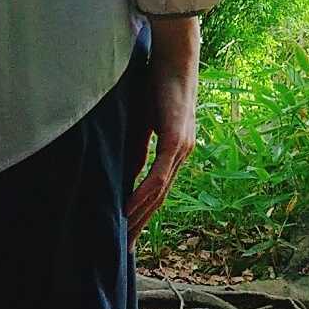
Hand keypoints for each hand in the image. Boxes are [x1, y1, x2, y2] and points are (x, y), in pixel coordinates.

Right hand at [125, 14, 198, 245]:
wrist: (175, 57)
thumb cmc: (158, 84)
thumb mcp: (144, 123)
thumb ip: (139, 148)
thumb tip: (128, 172)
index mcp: (177, 150)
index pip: (160, 190)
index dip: (145, 213)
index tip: (130, 234)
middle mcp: (183, 154)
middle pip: (161, 199)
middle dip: (143, 225)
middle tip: (127, 251)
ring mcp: (182, 149)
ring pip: (160, 192)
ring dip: (141, 217)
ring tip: (125, 239)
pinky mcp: (175, 140)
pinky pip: (159, 175)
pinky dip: (144, 195)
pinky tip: (130, 211)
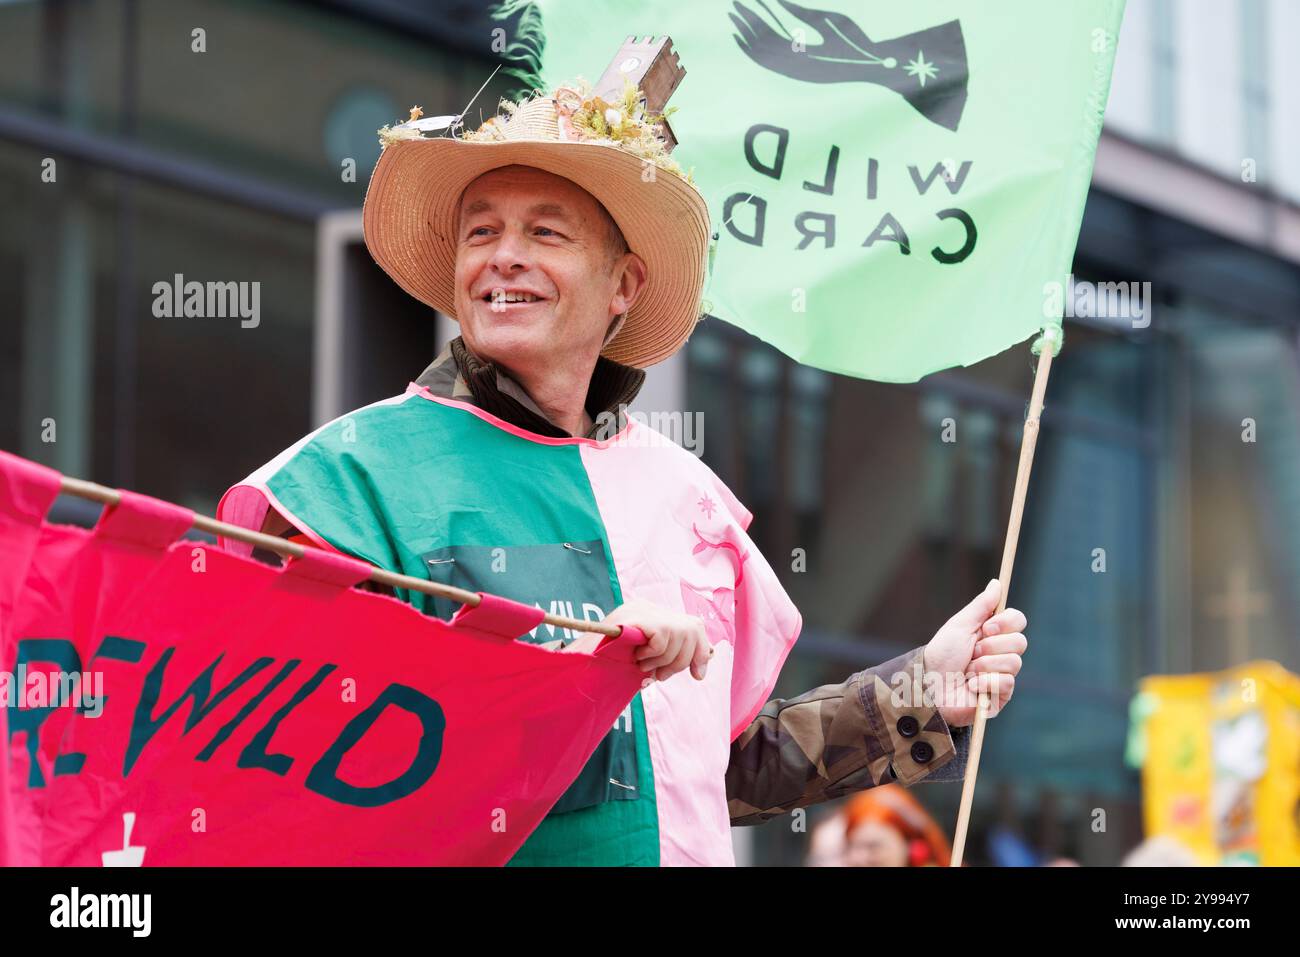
----
**THE TASK**
Quote exactly, and nothing besides, the lines from the one with "index tip: (130, 234)" through the end of the records above; include both ends and omit the pictures.

**WRITTEN REPLY**
index tip: (130, 234)
middle mcp: (183, 154)
middle pip: (161, 199)
middle dip: (143, 225)
middle tip: (127, 251)
ring mcp: (182, 149)
ring pip: (160, 192)
ring dip: (141, 217)
ring tip: (125, 239)
pinky mcp: (175, 140)
pinky pip: (159, 175)
pinky dip: (144, 195)
pinky tip: (130, 211)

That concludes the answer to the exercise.